We present a risk stratification methodology for predictions made by computer-assisted detection (CAD) systems.
For each positive CAD prediction, the proposed technique assigns an individualized confidence measure
as a function of the actual CAD output, the case-specific uncertainty of the prediction estimated from the
system's performance for similar cases and the value of the operating decision threshold. The study was performed using a mammographic database containing 1,337 regions of interest (ROIs) with known ground truth
(681 with masses, 656 with normal parenchyma). Two types of decision models (1) a support vector machine
(SVM) with a radial basis function kernel and (2) a back-propagation neural network (BPNN) were developed
to detect masses based on 8 morphological features automatically extracted from each ROI. The study shows
that as requirements on the minimum confidence value are being restricted, the positive predictive value (PPV)

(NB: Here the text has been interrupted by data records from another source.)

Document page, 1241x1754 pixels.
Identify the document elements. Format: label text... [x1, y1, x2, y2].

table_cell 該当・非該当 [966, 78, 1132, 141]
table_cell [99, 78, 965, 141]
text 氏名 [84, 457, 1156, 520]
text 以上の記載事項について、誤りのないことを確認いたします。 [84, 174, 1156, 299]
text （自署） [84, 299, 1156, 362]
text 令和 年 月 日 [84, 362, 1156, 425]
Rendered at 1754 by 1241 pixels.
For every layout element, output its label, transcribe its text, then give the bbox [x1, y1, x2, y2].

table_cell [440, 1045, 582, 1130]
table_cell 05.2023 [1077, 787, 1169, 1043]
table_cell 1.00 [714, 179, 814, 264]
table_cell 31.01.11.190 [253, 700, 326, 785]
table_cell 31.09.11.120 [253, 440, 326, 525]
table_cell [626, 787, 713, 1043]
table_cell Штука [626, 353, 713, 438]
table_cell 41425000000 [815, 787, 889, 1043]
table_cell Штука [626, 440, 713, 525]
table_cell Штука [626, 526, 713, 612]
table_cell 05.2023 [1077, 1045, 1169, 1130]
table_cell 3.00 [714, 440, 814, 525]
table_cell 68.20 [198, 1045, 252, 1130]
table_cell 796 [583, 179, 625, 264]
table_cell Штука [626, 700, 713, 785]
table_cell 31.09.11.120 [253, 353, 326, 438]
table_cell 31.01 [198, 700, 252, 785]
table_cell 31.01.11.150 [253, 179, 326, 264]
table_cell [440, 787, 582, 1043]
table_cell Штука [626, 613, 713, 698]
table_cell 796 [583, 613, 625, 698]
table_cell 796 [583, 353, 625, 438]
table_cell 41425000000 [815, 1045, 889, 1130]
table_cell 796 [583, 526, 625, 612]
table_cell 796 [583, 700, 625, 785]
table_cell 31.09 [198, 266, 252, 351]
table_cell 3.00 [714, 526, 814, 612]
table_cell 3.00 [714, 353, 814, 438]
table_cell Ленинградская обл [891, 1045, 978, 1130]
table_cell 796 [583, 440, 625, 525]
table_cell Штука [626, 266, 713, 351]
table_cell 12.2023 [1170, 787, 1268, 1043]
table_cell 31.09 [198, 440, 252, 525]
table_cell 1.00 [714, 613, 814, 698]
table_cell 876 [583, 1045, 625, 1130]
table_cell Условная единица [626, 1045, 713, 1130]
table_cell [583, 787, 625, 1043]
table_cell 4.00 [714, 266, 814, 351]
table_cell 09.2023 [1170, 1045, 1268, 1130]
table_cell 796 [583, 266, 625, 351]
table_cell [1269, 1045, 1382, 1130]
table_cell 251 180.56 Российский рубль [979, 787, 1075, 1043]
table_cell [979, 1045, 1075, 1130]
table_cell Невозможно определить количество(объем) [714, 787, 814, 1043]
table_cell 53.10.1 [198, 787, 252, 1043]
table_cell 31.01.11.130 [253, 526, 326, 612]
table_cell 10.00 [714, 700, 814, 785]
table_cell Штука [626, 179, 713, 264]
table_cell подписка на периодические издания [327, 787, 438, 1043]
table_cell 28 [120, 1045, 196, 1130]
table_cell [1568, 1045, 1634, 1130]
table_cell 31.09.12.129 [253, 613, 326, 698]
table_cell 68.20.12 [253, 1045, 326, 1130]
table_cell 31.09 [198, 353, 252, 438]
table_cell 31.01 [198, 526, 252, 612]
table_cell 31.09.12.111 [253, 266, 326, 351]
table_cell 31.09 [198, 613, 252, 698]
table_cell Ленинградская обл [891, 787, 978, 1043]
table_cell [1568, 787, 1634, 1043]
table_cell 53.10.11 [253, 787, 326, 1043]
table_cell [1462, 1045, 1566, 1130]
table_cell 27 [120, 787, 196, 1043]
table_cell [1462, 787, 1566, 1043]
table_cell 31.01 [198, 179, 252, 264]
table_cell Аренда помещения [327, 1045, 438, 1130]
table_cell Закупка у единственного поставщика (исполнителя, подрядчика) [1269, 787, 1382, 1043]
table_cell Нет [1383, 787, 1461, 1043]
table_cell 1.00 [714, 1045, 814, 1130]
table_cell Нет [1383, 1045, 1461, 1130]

for qualifying cases steadily improves (from PPV = 0.73 to PPV = 0.97 for the SVM, from PPV = 0.67 to
PPV = 0.95 for the BPNN). The proposed confidence metric was successfully applied for stratification of CAD
recommendations into 3 categories of different expected reliability: HIGH (PPV = 0.90), LOW (PPV = 0.30)
and MEDIUM (all remaining cases). Since radiologists often disregard accurate CAD cues, an individualized
confidence measure should improve their ability to correctly process visual cues and thus reduce the interpretation
error associated with the detection task. While keeping the clinically determined operating point satisfied,
the proposed methodology draws the CAD users' attention to cases/regions of highest risk while helping them
confidently eliminate cases with low risk.